The measures introduced in the House of Lords report are broadly similar to the draft legislation published in the summer of 2019. However, a number of changes have been made, including:

  • A new requirement that the end client must either be UK resident or have a UK permanent establishment in order for the new regime to apply;
  • A new requirement on private sector end clients to respond to requests by agents or workers as to whether they qualify as ‘small’ (and so meaning the engagement falls outside the scope of the new regime) within 45 days of the request being received;
  • The ‘client-led status disagreement process’ has been redrafted, with the onus now on the worker or deemed employer (i.e. the fee payer) to raise a dispute before the final chain payment is made. Businesses receiving a notice of dispute will still need to respond within 45 days confirming that either:
    • The original determination was correct and the reasons for that decision; or
    • The original decision has changed, the date from which the new determination applies and confirming that the original determination is withdrawn.
  • The legislation now includes provisions, previously announced, dealing with situations where HMRC consider there is no realistic prospect of recovery of PAYE due from fee payers within a reasonable period of time. These provisions allow HMRC to turn instead to either the end client or the next entity down the supply chain.

It is clear that the Government is committed to introducing the changes to off-payroll working from 6 April 2021, commenting that “it is hard to see any genuine rationale for any further delay”.
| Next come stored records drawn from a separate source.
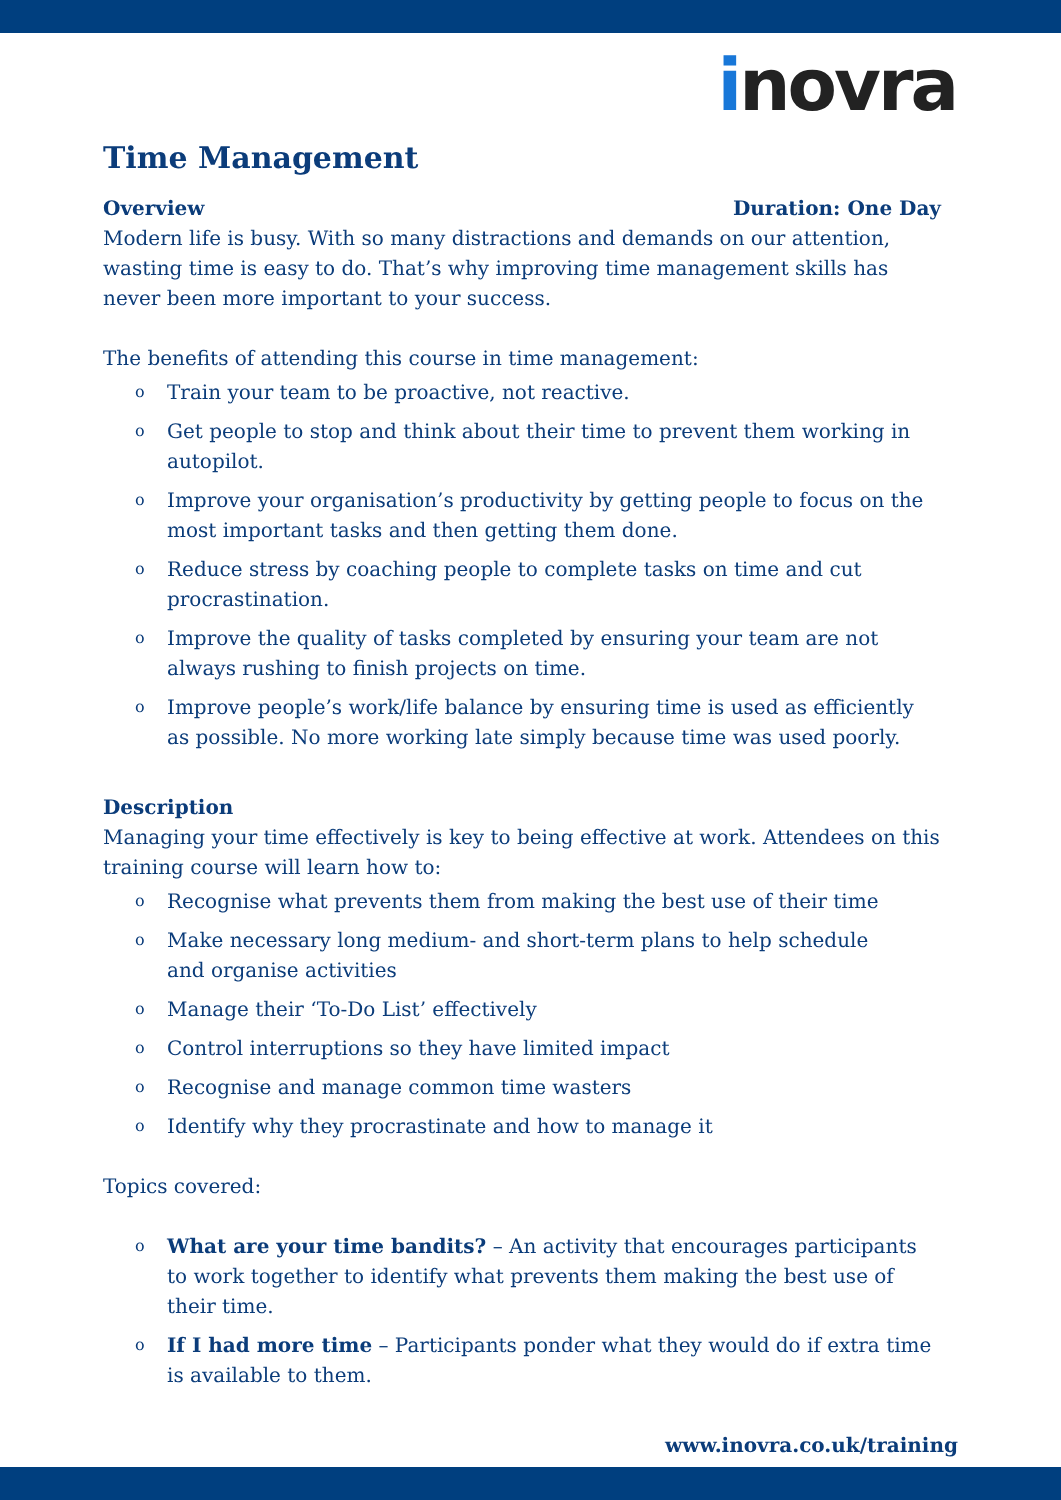inovra
Time Management
Overview Duration: One Day
Modern life is busy. With so many distractions and demands on our attention, wasting time is easy to do. That’s why improving time management skills has never been more important to your success.
The benefits of attending this course in time management:
o Train your team to be proactive, not reactive.
o Get people to stop and think about their time to prevent them working in autopilot.
o Improve your organisation’s productivity by getting people to focus on the most important tasks and then getting them done.
o Reduce stress by coaching people to complete tasks on time and cut procrastination.
o Improve the quality of tasks completed by ensuring your team are not always rushing to finish projects on time.
o Improve people’s work/life balance by ensuring time is used as efficiently as possible. No more working late simply because time was used poorly.
Description
Managing your time effectively is key to being effective at work. Attendees on this training course will learn how to:
o Recognise what prevents them from making the best use of their time
o Make necessary long medium- and short-term plans to help schedule
and organise activities
o Manage their ‘To-Do List’ effectively
o Control interruptions so they have limited impact
o Recognise and manage common time wasters
o Identify why they procrastinate and how to manage it
Topics covered:
o What are your time bandits? – An activity that encourages participants to work together to identify what prevents them making the best use of their time.
o If I had more time – Participants ponder what they would do if extra time is available to them.
www.inovra.co.uk/training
Businesses that are currently focused on headcount and resourcing strategies in light of COVID-19 should bear these legislative changes in mind when undertaking such planning.

A number of organisations found themselves short of time to implement the new regime in April 2020, given the number of commercial issues to be resolved and the time needed to undertake status assessments of workers potentially falling within the new rules.

As such, the delay to implementation was welcome, but it is important that businesses ensure they complete their preparations for the new regime in sufficient time to be fully compliant from 6 April 2021. Whilst many businesses will currently be focused on the people and business implications of the COVID-19 pandemic, we recommend that there is re-engagement on the off-payroll working rules by September at the latest.